Surpreendentemente, em Março deste ano, Riade e Teerão responderam aos esforços de mediação sino-iraquianos e restabeleceram relações diplomáticas após sete anos. É provável que ambos os Estados quisessem acalmar as tensões no Iémen, mas também utilizar o relaxamento para prosseguir os seus outros interesses estratégicos. A Arábia Saudita tinha um grande plano para normalizar as relações com Israel.
Neste contexto, o ataque do Hamas de 7 de Outubro ao sul de Israel foi uma perturbação desagradável para a Arábia Saudita. Em poucos dias, teria dito aos EUA que estava a suspender os planos para o acordo proposto com Israel que Washington estava a tentar mediar.
Enquanto Gaza era atacada, o único apoio armado aos palestinianos, por mais limitado e tímido que fosse, vinha do Hezbollah, representante iraniano. Os lançamentos de mísseis Houthi em 19 de outubro pareciam isolados. Mas as repetidas e maiores salvas no início desta semana, embora completamente ineficientes, apontam potencialmente para um padrão: outro grupo apoiado pelo Irão a juntar-se à luta dos palestinianos.

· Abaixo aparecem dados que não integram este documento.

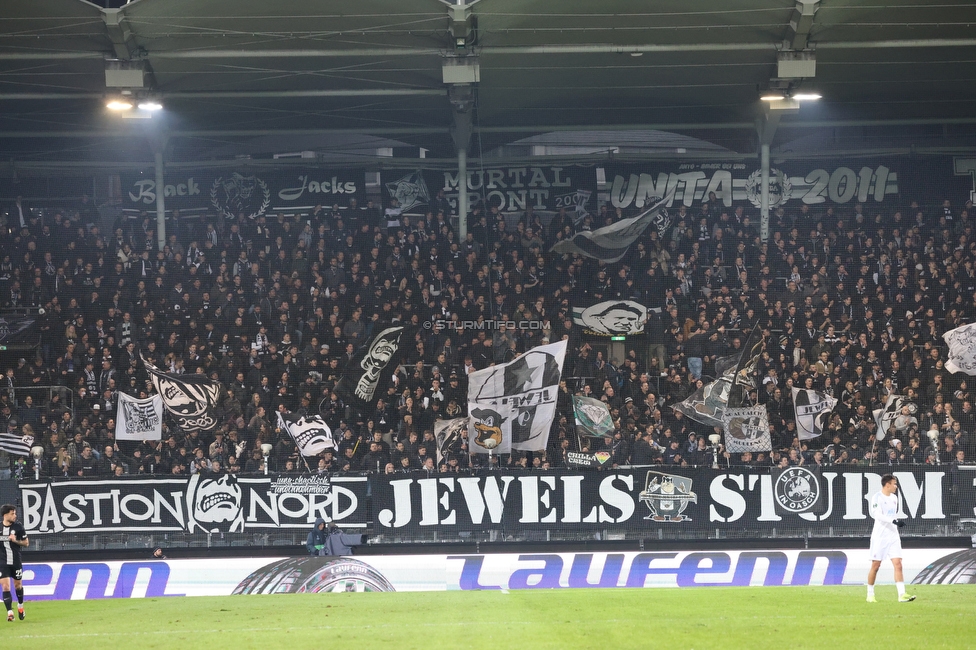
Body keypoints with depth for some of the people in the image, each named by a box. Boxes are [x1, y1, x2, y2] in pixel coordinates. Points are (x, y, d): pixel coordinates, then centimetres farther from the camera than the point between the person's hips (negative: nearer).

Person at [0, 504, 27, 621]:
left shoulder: (18, 526, -4)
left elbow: (26, 543, 0)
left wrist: (15, 541, -16)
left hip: (16, 562, 1)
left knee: (18, 585, 14)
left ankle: (20, 606, 39)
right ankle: (10, 612, -13)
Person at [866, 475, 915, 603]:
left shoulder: (894, 498, 13)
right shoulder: (877, 497, -9)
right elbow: (876, 514, -22)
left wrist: (898, 521, 10)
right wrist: (893, 520, -30)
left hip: (893, 536, 6)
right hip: (880, 536, -6)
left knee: (898, 564, -7)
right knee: (875, 566, 1)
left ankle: (902, 594, -14)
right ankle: (870, 594, 14)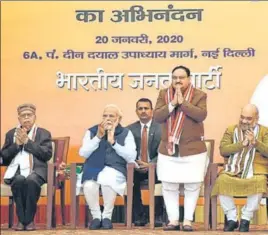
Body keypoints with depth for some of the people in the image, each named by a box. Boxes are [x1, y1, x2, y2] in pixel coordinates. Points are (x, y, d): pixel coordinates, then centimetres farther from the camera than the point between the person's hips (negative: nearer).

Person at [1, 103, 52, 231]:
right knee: (19, 180, -34)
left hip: (36, 169, -1)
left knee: (31, 180, -36)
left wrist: (27, 141, -7)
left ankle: (29, 220, -24)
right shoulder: (11, 134, 19)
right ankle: (21, 219, -23)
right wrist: (17, 144, -4)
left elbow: (47, 154, -4)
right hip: (16, 169, 1)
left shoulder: (44, 133, 13)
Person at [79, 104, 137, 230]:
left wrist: (113, 142, -11)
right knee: (89, 185, -33)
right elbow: (83, 153, 1)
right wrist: (98, 136, -7)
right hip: (94, 168, 1)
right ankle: (96, 216, -8)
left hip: (115, 170, -1)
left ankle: (107, 216, -14)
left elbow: (131, 157, -4)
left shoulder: (126, 133, 9)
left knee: (108, 181, -37)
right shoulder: (92, 131, 13)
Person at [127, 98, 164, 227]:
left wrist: (150, 164, -22)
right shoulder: (129, 129, 7)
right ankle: (140, 215, -17)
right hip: (136, 168, 2)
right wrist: (135, 164, -18)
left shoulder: (161, 128, 0)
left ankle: (158, 215, -18)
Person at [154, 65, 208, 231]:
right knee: (169, 187, 4)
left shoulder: (199, 95, -1)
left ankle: (188, 220, 10)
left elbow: (201, 115, -16)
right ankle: (173, 220, 13)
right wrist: (172, 103, -16)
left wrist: (183, 102, -17)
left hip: (193, 149, -2)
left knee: (192, 186, 2)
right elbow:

Entretanto, a Casa Branca disse esta semana que “os árabes sauditas indicaram vontade de continuar” com o trabalho para um acordo de normalização com Israel. A Arábia Saudita não confirmou a afirmação da Casa Branca.
No entanto, se há alguma verdade na declaração da Casa Branca, os últimos lançamentos de mísseis pelos Houthis tornaram mais difícil do que nunca transformar esse plano em realidade.